━━━━━ GIVEN RECORDS ━━━━━

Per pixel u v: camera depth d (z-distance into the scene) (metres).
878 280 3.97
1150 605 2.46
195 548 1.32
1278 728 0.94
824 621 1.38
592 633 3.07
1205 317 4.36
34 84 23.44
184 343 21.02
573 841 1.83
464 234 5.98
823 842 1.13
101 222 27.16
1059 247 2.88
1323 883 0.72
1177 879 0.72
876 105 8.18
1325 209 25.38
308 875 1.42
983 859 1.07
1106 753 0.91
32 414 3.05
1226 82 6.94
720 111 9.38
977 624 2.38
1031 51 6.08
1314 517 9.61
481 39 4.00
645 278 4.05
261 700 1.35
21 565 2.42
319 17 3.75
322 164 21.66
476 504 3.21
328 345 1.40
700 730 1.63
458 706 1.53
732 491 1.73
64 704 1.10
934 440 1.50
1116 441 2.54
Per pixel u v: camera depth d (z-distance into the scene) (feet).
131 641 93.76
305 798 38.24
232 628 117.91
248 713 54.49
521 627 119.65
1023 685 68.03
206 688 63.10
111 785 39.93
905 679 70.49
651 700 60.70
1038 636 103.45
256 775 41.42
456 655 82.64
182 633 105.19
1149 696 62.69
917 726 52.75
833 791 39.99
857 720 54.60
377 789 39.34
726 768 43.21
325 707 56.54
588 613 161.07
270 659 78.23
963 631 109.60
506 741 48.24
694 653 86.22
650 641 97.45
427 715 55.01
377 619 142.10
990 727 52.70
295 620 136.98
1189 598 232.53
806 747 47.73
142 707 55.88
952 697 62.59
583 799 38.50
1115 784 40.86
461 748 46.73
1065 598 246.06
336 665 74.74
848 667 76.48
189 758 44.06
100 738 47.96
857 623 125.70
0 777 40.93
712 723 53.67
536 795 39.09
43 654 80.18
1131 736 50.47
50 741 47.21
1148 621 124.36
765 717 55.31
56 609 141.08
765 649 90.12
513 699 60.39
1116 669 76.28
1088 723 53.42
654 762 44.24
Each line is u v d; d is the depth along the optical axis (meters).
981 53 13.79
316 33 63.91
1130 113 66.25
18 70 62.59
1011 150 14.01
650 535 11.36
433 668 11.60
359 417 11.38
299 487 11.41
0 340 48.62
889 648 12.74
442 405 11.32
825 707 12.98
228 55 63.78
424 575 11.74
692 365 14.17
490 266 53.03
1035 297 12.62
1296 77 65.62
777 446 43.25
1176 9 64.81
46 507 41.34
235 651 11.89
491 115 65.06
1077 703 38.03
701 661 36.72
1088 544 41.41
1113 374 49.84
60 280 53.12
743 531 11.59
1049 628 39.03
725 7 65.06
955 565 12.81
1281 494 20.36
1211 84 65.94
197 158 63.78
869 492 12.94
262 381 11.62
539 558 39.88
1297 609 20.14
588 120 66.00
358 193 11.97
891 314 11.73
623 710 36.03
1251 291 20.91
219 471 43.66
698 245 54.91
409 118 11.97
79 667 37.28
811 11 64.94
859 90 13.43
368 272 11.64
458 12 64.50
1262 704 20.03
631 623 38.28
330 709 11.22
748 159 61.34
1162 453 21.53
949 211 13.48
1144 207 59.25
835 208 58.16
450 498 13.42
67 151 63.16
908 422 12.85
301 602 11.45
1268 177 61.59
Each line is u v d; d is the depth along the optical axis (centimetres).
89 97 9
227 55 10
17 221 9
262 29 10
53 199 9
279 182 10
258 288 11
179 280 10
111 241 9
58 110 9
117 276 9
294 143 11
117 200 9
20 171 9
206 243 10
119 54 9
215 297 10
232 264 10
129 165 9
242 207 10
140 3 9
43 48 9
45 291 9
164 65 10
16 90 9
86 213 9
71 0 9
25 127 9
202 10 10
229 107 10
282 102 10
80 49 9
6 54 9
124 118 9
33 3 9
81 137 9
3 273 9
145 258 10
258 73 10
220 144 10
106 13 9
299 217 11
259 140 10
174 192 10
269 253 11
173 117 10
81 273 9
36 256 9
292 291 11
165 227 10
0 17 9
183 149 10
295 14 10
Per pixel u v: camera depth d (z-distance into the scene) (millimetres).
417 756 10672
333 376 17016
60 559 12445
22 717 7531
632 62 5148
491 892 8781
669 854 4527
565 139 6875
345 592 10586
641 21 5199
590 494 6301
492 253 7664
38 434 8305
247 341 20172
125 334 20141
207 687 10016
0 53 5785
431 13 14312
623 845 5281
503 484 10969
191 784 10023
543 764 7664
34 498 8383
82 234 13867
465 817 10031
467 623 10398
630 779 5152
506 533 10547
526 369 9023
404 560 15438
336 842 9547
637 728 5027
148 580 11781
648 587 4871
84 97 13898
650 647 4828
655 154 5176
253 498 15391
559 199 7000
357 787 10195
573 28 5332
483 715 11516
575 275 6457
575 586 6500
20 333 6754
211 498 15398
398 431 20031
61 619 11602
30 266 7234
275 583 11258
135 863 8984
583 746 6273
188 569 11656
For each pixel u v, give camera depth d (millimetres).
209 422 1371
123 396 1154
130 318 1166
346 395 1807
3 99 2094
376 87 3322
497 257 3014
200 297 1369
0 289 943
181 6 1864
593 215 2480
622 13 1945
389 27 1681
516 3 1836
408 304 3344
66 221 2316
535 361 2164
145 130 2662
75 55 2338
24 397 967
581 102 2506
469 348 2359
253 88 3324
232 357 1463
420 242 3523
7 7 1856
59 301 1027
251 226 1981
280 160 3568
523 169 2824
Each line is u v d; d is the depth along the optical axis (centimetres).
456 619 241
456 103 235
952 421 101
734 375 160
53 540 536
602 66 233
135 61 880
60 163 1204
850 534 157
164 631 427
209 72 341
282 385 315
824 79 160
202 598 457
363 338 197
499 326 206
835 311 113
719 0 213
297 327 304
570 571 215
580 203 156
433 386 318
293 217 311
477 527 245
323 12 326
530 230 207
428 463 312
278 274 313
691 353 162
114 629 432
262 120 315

━━━━━

Output should match, line for line, the stretch of the material above from the line holding "825 707 12.98" through the line holding "1211 84 65.94".

825 707 12.98
228 55 63.78
424 575 11.74
692 365 14.17
490 266 53.03
1035 297 12.62
1296 77 65.62
777 446 43.25
1176 9 64.81
46 507 41.34
235 651 11.89
491 115 65.06
1077 703 38.03
701 661 36.72
1088 544 41.41
1113 374 49.84
60 280 53.12
743 531 11.59
1049 628 39.03
725 7 65.06
955 565 12.81
1281 494 20.36
1211 84 65.94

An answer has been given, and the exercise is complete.